This week's topic is "Print Culture."
What does that mean?
How has the term been used in other English courses you've taken?
Offer some opening thoughts--or respond to a classmate's ideas--here.
Deadline: Monday (3/7), start of class.
Welcome to the course blog for English 427: Literature of the Later Eighteenth Century.
5 comments:
I recently learned about print culture in English 255 as a way of creating a community amongst readers. I understand it as a culture has been created when people read same texts, thus they have been exposed to the same ideas and share something in common. It does not always have to matter what background you come from- the fact you've read the same material can be unifying. Also, it creates an "imagined community" because all the readers do not know each other. I could be reading Shandy in Champaign, and there's another class studying the same text in Wyoming! Benedict Anderson is a scholar I learned of who developed the argument of print culture as an imagined but limited community. There are imagined connections between people that will never meet face to face and printed material is central to achieving this. Anderson says nations can be invented this way. There's limits because no matter how large a nation may be, there is no nation/community that images themselves as the same to the rest of mankind/other nations. For example, printed material in favor of the American Revolution helped distinguish America as a separate nation from Britain. I could imagine a smaller example though: i.e. avid readers of Gothic literature can form their own community. I wonder if later 18th century text attempted to unite people? If so, under what circumstances? I.e. Was it political?
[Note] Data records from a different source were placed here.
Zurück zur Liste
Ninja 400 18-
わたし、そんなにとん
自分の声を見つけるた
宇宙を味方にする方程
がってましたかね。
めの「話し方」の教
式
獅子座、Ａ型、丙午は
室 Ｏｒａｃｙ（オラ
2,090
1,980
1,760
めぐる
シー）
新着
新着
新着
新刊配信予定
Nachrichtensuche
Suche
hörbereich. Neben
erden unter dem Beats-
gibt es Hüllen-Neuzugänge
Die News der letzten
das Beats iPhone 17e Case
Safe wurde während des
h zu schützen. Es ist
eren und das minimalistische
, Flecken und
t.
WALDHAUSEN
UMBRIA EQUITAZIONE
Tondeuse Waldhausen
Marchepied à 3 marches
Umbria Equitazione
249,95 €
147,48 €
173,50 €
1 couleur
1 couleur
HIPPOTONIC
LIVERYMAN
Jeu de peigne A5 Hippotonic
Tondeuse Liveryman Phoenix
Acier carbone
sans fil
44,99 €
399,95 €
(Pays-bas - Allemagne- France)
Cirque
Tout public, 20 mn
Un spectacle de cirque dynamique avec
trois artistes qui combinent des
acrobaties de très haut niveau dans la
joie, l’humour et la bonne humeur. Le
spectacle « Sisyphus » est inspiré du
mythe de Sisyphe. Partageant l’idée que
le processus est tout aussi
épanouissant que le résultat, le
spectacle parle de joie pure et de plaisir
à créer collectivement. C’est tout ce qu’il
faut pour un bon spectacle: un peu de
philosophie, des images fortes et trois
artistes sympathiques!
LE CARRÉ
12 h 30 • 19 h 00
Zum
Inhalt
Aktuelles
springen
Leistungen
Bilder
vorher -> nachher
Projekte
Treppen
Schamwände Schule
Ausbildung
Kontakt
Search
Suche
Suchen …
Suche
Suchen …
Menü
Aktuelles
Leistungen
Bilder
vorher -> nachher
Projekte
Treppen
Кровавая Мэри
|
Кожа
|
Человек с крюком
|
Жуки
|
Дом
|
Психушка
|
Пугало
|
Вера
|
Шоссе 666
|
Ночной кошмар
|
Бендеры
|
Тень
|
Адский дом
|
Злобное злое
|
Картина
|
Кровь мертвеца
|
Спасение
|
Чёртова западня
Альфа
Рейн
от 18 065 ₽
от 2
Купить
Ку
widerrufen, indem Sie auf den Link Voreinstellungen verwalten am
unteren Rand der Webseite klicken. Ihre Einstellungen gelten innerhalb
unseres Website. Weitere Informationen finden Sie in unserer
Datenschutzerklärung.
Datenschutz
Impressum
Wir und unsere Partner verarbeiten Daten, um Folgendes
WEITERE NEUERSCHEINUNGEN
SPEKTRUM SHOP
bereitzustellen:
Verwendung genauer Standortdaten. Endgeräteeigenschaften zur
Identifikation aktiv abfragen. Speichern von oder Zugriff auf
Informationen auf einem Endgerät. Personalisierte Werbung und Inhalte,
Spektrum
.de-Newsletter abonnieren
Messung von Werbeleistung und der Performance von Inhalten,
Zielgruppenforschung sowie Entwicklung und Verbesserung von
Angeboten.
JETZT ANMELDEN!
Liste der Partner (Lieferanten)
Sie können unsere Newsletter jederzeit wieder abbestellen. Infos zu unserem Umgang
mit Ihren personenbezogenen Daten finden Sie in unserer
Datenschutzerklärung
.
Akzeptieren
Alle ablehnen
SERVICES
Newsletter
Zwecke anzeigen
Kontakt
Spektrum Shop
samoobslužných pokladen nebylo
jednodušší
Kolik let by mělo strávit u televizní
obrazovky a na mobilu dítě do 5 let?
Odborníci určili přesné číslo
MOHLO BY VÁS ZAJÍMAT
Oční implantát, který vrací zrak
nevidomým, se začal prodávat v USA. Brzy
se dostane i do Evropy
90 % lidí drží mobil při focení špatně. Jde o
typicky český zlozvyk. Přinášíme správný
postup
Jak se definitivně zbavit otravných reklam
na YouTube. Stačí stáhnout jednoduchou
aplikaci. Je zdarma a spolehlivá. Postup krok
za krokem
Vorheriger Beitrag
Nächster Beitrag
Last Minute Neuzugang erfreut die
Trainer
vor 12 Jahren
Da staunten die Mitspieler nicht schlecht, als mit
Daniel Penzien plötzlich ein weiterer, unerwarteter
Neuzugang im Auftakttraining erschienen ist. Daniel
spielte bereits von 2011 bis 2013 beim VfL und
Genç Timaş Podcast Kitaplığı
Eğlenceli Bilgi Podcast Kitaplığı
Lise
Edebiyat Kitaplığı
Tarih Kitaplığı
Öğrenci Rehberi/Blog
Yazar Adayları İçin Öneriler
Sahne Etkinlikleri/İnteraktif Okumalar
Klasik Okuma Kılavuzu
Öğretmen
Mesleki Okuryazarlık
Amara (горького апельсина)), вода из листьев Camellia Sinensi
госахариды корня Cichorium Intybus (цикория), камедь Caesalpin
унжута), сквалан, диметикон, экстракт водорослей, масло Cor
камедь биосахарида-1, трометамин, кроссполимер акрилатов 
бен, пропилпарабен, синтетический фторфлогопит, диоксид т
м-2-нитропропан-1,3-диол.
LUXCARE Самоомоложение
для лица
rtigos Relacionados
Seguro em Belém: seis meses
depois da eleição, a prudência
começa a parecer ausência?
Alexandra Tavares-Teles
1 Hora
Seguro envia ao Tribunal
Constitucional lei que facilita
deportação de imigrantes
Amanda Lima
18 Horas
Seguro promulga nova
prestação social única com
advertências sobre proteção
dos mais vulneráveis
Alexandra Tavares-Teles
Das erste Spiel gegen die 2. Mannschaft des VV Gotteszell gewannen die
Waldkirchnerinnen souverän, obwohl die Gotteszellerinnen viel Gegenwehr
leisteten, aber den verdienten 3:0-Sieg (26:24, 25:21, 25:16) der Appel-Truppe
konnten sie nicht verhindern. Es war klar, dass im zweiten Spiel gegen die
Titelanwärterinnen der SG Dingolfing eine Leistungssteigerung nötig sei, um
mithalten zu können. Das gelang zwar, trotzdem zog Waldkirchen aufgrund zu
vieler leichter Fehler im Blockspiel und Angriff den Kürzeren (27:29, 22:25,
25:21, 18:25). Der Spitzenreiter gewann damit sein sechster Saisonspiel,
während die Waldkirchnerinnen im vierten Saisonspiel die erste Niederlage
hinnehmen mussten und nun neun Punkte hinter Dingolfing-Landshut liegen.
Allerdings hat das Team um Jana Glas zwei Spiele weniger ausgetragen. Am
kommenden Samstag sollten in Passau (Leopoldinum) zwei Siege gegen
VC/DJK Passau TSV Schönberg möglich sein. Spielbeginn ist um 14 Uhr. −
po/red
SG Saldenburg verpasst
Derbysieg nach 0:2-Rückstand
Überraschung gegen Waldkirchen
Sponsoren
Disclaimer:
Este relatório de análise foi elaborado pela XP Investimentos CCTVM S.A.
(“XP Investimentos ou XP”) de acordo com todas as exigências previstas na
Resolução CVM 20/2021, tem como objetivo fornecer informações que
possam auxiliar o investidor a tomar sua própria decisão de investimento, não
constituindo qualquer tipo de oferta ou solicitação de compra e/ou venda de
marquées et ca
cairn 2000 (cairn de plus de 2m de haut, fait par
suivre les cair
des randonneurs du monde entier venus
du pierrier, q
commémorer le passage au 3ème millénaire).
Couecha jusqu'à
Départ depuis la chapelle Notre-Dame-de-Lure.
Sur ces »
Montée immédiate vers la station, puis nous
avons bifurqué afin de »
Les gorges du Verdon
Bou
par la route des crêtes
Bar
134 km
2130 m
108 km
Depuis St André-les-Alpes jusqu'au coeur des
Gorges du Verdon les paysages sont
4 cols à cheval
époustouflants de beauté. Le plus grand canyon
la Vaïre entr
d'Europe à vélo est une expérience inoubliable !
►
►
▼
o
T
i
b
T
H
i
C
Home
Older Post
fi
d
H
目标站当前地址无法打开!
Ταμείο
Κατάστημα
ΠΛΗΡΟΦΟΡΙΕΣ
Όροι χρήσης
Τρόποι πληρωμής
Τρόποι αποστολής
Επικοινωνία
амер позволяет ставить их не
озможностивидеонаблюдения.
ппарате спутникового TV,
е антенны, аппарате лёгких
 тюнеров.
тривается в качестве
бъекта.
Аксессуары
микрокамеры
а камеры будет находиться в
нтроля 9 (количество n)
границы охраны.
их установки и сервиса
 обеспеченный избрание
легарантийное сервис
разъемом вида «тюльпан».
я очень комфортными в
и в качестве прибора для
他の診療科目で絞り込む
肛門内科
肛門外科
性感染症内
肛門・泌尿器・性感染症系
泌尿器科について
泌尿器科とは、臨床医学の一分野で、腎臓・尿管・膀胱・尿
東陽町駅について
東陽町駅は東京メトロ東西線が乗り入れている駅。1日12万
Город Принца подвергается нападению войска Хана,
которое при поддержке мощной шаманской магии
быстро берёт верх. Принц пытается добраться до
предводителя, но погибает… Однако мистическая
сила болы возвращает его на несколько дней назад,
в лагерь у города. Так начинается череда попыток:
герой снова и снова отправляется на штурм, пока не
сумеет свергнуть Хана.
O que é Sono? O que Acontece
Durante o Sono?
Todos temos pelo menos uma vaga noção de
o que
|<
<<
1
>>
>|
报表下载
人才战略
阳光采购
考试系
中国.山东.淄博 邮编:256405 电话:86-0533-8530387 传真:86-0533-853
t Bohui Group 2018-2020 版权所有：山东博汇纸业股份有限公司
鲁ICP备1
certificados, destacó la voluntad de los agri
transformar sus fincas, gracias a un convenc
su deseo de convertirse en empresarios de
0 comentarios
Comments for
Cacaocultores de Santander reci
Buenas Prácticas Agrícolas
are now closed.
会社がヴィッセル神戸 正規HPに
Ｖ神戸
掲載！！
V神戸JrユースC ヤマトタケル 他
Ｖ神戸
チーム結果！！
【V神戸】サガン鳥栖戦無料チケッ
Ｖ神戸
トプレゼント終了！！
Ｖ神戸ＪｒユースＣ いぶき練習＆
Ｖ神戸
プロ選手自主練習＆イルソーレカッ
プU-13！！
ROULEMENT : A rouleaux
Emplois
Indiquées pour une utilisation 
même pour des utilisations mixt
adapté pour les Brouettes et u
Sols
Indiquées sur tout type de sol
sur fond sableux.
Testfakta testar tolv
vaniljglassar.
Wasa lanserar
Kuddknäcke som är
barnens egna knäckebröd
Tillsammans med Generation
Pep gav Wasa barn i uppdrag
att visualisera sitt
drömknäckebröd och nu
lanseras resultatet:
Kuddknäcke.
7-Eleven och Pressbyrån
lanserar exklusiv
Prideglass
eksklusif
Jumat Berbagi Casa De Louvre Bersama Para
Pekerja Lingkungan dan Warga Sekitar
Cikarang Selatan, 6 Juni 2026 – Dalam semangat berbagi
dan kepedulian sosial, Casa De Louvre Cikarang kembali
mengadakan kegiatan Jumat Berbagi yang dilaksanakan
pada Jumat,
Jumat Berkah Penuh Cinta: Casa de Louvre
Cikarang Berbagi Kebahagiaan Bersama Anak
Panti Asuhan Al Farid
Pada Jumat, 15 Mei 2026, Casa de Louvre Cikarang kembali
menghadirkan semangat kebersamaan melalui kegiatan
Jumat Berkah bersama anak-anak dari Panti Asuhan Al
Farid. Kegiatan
Print Culture basically speaks to a period as early as the medieval time, where individual and collective thoughts were organized in a way that transformed the oral method of storytelling, spreading news, brainstorming into a visual aid. The invention of the first printing press made this push toward the period of modernity possible. In fact, Johannes Gutenberg became famous, because of his contributions of creating the movable type printing device. Thus, allowing, maybe his invention is even responsible for spreading Christianity to other countries; since, he his major work consisted of producing the first mass production of the bible. However, I still pose the question have we as C21 spectacles taken advantage of the phenomenon, by almost completely disregarding the value of print, especially in the form of books, as we play with our electronic gadgets of various sorts. Or did we simply expand on it?
217, I like what you said about an imagined community and the unifying aspect of print culture. In doing all the research for this unit, our group has found that the culture of print culture does have a lot to do with the audience reading the literature. In some ways, class distinctions get blurred because everyone has access to the same material. It gave the opportunity for everyone to be part of the same experience regardless of location, class, or politics. For me, print culture has to do with the culture that surrounds the printed texts. That may sound very simple, but I am referring to the discussion, the knowlege, and relationships that stem between people in response to reading and having access to printed documents.
I have never heard of print culture, as a specific term, before this class. But, it gives a definition and a context for a lot of ideas I was already aware of about people and their exposure to printed documents. It is fascinating to think about the numerious ways mass publication of printed sources influenced the thoughts and actions of people and society.
I know that I've come across the term "print culture" before, but I'd never really given it much thought until this semester in my English 461 class "Gender Formation and Fairytales." In this class, we talk about how originally fairytales were an oral tradition that were passed on from generation to generation, and then men like Charles Perrault and the Grimm brothers wrote them down, and then these tales were eventually turned into printed media. Now I look at "print culture" in terms of how it has shaped the original tale or story that it is depicting; in my other English class we talked about how perhaps stories were much more fluid and changed from person to person in oral tellings, but now in print they became this stiff and structured thing.
I don't think of print culture as being an entirely negative thing, for printed material is able to reach a wider audience, but I think its interesting to think about how stories and such have shifted over time, as currently we are moving away from print culture towards a more electronic age, and it will be interesting to see how our notions of printed material will change in the future. I definitely do not think that print culture has as large an effect on our society as it did in the 18th century; things like the Kindle and Blogs and even online news resources are currently making the printed word nearly obsolete.
As some of the others so far, I never really remember hearing the term "print culture" directly discussed in any of my classes. After reading some of these responses though, I realize it is a concept that has been discussed in many of my previous English courses.
The first class that pops to my mind was my English 300 (Shakespeare). For this class we went to the Rare Books Library and actually saw original texts from that time period. During those times, owning print was not common place. It was very expensive and time consuming to created printed materials. You could not just mass produce them as we can now. There were also fewer choices for entertainment (no tv, radio, internet, video games).
I think this term simply refers to the culture associated with printed materials, how people react to the text. With these new ways to read, especially things like the Nook or kindle, actual printed material are become outdated. This can be seen as good, from an environmental perspective, yet it is making the print culture drastically altered.